> [What this task involves]: Give the entries again exactly. Skip the pictures.

(Available data begins)

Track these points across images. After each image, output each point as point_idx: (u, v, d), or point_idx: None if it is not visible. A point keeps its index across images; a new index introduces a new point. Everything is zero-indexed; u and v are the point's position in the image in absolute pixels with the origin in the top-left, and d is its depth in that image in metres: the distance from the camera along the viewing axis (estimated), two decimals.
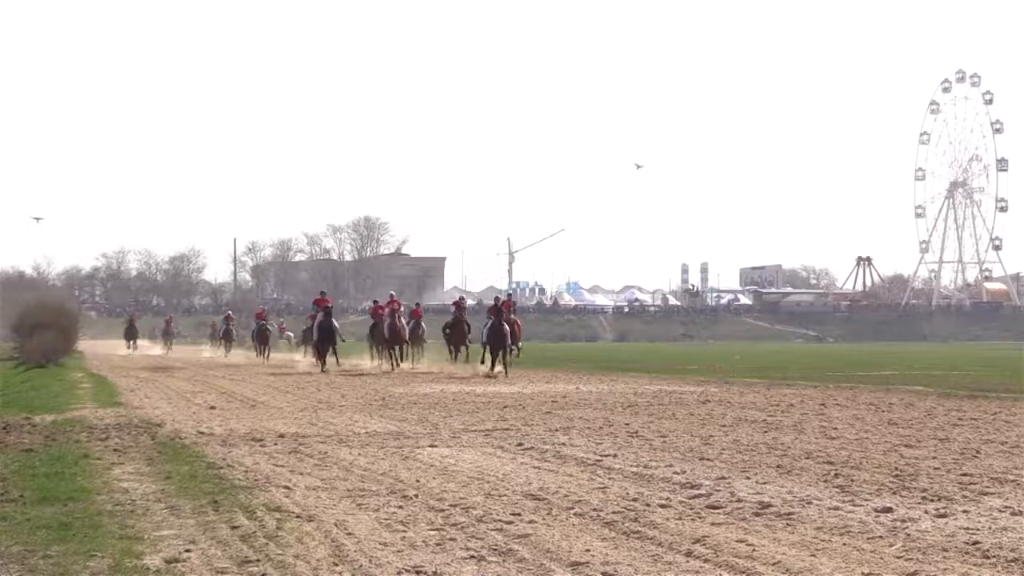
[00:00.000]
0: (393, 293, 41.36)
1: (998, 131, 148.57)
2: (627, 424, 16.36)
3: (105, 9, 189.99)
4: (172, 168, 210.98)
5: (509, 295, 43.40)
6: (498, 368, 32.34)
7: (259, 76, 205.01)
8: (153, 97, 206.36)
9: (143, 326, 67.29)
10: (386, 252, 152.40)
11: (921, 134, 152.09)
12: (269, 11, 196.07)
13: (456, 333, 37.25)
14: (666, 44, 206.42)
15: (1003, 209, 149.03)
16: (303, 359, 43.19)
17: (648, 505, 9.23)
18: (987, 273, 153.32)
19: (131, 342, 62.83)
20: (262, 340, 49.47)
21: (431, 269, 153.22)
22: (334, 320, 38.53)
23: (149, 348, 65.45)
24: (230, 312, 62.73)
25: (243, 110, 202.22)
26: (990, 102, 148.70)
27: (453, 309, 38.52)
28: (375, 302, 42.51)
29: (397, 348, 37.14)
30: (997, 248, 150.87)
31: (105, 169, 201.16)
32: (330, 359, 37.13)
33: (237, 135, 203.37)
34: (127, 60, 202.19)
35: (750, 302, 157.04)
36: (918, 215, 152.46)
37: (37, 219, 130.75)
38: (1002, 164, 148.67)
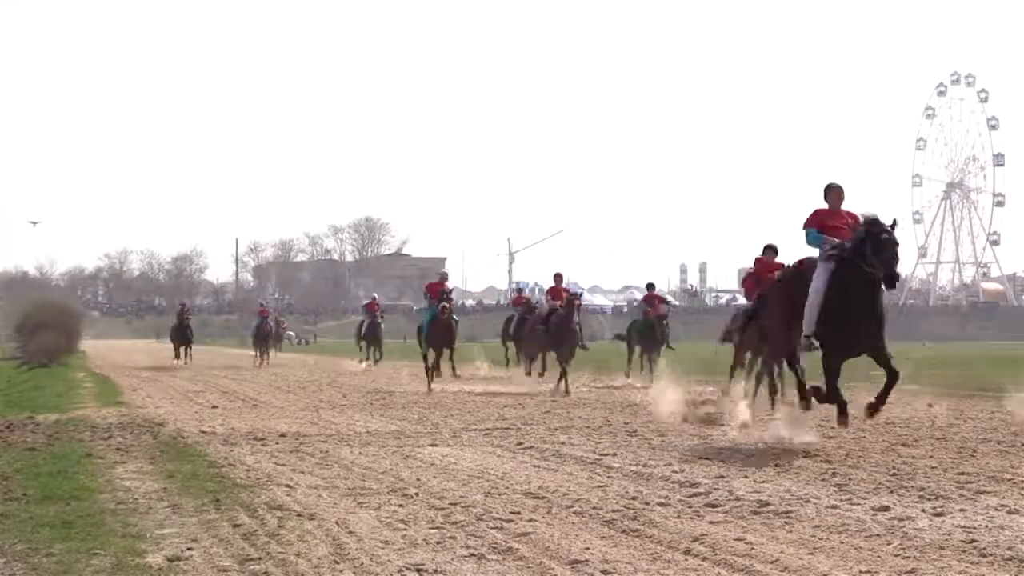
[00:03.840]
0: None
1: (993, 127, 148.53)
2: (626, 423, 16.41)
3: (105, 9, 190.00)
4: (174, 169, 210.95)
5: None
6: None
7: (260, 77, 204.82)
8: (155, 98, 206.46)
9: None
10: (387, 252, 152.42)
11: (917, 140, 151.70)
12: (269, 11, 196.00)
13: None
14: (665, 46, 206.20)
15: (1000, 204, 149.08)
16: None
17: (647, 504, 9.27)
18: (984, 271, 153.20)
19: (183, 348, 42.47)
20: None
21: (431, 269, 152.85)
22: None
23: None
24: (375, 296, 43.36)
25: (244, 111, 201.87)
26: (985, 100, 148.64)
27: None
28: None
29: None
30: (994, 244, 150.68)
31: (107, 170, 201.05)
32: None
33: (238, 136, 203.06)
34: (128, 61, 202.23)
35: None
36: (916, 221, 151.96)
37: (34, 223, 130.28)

(Available data ends)

> [Answer space]:
Track these points across images. After each image, output each point as point_idx: (u, v, d), or point_idx: None if it is not visible. A point keeps its index across images; a new index introduces a new point. Everything is zero-indexed; u and v are the point's position in the image in absolute pixels with the origin in the top-left, and d is its depth in that image in metres: the distance from the camera along the viewing axis (estimated), two decimals.
[00:00.000]
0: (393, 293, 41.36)
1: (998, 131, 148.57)
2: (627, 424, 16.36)
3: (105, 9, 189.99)
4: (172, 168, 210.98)
5: (509, 295, 43.40)
6: (498, 368, 32.34)
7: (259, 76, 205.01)
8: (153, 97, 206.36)
9: (143, 326, 67.29)
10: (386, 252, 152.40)
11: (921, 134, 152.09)
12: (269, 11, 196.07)
13: (456, 333, 37.25)
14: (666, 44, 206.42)
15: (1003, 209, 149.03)
16: (303, 359, 43.19)
17: (648, 505, 9.23)
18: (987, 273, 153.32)
19: (131, 342, 62.83)
20: (262, 340, 49.47)
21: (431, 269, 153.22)
22: (334, 320, 38.53)
23: (149, 348, 65.45)
24: (230, 312, 62.73)
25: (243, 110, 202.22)
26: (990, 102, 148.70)
27: (453, 309, 38.52)
28: (375, 302, 42.51)
29: (397, 348, 37.14)
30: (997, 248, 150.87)
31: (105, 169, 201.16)
32: (330, 359, 37.13)
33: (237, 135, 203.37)
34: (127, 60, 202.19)
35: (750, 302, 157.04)
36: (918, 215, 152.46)
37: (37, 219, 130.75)
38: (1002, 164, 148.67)
[00:03.840]
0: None
1: (993, 127, 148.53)
2: (626, 423, 16.41)
3: (105, 9, 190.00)
4: (174, 169, 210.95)
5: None
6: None
7: (260, 77, 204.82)
8: (155, 98, 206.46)
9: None
10: (387, 252, 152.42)
11: (917, 140, 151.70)
12: (269, 11, 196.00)
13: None
14: (665, 46, 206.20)
15: (1000, 204, 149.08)
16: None
17: (647, 504, 9.27)
18: (984, 271, 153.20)
19: (183, 348, 42.47)
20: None
21: (431, 269, 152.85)
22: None
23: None
24: (375, 296, 43.36)
25: (244, 111, 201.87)
26: (985, 100, 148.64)
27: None
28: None
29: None
30: (994, 244, 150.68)
31: (107, 170, 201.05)
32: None
33: (238, 136, 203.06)
34: (128, 61, 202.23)
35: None
36: (916, 221, 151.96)
37: (34, 223, 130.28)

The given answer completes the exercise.